Immune checkpoint inhibitors (ICI) have revolutionized cancer treatment but are associated with significant autoimmune endocrinopathies that pose both diagnostic and treatment challenges. The aim of this guideline is to provide clinicians with the best possible evidence-based recommendations for treatment and follow-up of patients with ICI-induced endocrine side-effects based on the Grading of Recommendations Assessment, Development, and Evaluation system. As these drugs have been used for a relatively short time, large systematic investigations are scarce. A systematic approach to diagnosis, treatment, and follow-up is needed, including baseline tests of endocrine function before each treatment cycle. We conclude that there is no clear evidence for the benefit of high-dose glucocorticoids to treat endocrine toxicities with the possible exceptions of severe thyroid eye disease and hypophysitis affecting the visual apparatus.

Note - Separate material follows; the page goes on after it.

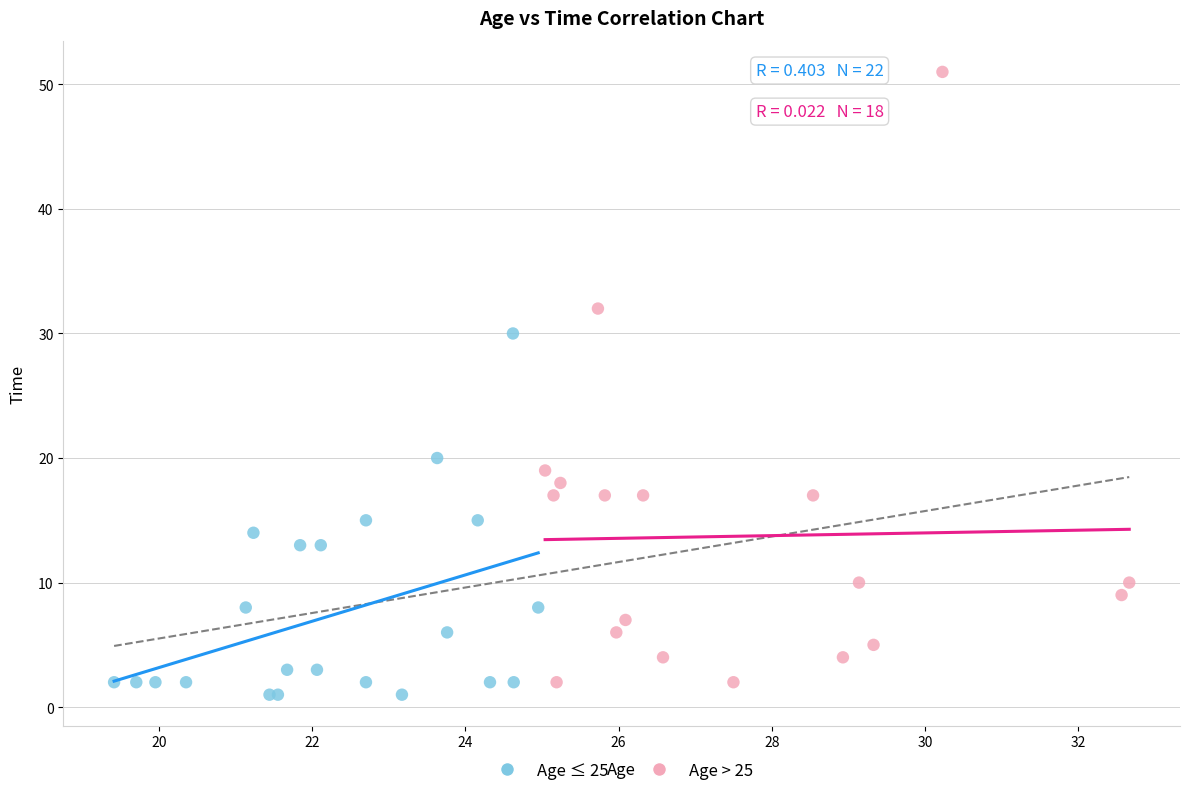

Which series contains the highest Y value?

Age > 25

With the exception of thyroiditis, most endocrine dysfunctions appear to be permanent regardless of ICI discontinuation. Thus, the development of endocrinopathies does not dictate a need to stop ICI treatment.

Figure 1

Mechanism of action of immune checkpoint inhibitors. Left: the priming phase of the T cell is shown. Antigen-presenting cells (APC) activate a naïve T cell by presenting a tumor antigen using their major histocompatibility complex (HMC), which is recognized by the T cell receptor (TCR). Possible inhibitory signals are blocked by anti-PD-L1, anti-PD-1, and anti-CTLA-4. Right: the activated T cell infiltrates the tumor tissue. There it recognizes the tumor antigen, which initiates an immune attack. Possible inhibitory signals are blocked by ant-PD-1 and anti-PD-L1.